Hace la friolera de ocho años que soy voluntario para la Fundación Dasyc. Constituida en Valencia en 1994 como una institución benéfica y sin ánimo de lucro, actualmente, entre otros objetivos, desarrolla proyectos de voluntariado social. El acompañamiento de personas mayores es el campo en el que desarrollo mi labor. No sé muy bien por qué motivo elegí esa franja de edad. Quizá porque mis padres me tuvieron ya cuarentones. Quizá porque José Antonio Beato Herrador me dijo que era donde más falta hacía. Nunca lo sabré.
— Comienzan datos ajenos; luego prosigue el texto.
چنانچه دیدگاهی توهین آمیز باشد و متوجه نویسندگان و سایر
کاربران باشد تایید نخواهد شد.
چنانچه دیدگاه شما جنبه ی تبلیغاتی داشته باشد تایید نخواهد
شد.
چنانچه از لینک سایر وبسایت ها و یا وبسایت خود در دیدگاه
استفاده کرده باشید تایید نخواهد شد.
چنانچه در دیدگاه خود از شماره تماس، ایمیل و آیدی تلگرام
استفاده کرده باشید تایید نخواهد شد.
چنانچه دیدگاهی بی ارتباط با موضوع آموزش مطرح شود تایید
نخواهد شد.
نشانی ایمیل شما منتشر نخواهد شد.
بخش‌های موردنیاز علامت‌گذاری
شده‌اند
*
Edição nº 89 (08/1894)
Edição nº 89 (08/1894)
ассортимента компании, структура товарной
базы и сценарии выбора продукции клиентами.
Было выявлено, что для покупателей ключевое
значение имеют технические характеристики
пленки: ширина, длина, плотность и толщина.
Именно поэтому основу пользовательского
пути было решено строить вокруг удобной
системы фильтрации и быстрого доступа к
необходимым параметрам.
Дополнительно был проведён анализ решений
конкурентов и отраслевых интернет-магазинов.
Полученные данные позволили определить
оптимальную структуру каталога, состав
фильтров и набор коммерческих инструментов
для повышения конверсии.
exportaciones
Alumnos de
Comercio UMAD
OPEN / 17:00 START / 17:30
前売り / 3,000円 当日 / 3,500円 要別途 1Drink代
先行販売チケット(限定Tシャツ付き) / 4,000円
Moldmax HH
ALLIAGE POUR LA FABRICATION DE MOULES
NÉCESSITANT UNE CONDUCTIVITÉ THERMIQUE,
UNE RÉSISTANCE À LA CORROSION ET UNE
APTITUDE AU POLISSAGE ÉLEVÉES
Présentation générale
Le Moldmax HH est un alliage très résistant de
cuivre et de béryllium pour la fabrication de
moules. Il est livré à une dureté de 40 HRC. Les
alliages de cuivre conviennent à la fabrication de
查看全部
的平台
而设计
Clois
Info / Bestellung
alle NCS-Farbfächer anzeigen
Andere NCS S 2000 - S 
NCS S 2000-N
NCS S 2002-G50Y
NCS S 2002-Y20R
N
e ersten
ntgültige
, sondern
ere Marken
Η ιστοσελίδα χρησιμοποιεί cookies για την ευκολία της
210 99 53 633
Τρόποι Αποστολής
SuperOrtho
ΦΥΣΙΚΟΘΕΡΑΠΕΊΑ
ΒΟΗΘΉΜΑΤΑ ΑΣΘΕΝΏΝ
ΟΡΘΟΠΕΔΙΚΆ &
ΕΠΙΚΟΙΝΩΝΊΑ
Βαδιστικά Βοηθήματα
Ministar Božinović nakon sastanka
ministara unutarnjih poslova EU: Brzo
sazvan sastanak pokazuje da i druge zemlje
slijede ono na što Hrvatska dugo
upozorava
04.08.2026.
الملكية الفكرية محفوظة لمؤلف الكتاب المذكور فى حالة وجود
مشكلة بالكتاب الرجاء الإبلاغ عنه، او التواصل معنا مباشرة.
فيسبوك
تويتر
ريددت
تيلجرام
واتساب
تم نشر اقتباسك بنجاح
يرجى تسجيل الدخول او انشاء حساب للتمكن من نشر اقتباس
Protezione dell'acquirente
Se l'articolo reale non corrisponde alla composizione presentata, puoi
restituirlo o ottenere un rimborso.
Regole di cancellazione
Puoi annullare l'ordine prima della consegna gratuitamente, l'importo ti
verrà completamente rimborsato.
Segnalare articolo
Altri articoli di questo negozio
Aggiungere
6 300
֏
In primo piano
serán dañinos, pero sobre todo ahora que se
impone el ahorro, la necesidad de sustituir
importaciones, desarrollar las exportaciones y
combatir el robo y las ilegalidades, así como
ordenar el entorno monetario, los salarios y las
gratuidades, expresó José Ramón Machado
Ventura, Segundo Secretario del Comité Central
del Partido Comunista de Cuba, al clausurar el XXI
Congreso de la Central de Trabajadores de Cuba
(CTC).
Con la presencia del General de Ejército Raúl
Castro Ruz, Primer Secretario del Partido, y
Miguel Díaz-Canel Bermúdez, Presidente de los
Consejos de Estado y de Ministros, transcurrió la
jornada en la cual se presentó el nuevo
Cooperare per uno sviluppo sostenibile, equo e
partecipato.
La Pandemia que todos conocemos me ha impedido realizar las visitas habituales —un día semanal— a mi usuario: José Luis Ruiz Dangla. No siento vergüenza de confesar que lo echo de menos. Han sido ocho años de amistad que han pasado en un suspiro. Recalco la palabra amistad, porque está muy devaluada últimamente. Vivimos en una sociedad donde impera el interés, la zancadilla, la división en lugar del consenso. La propia gestión de esta crisis sanitaria resulta un ejemplo lamentable.
Aunque nunca hemos perdido el contacto telefónico, se añoran las risas en su piso a costa de la esperpéntica actualidad. Llegamos incluso a patentar debates a tres con Nuria, la vecina. Ninguna televisión los habría emitido porque no nos despellejábamos.
Con la llegada del otoño, Dasyc me permitió reanudar las visitas a través de un consentimiento firmado por ambas partes. Siendo yo personal de riesgo por mi profesión y padeciendo José Luis varias dolencias, decidimos de común acuerdo seguir como hasta ahora, es decir, cada uno en su casa. Hasta que pase la tormenta al menos.
Dice Alba Pérez que me queda voluntariado para rato. No veo el día que se acabe esta pesadilla y estrechar la mano de mi amigo.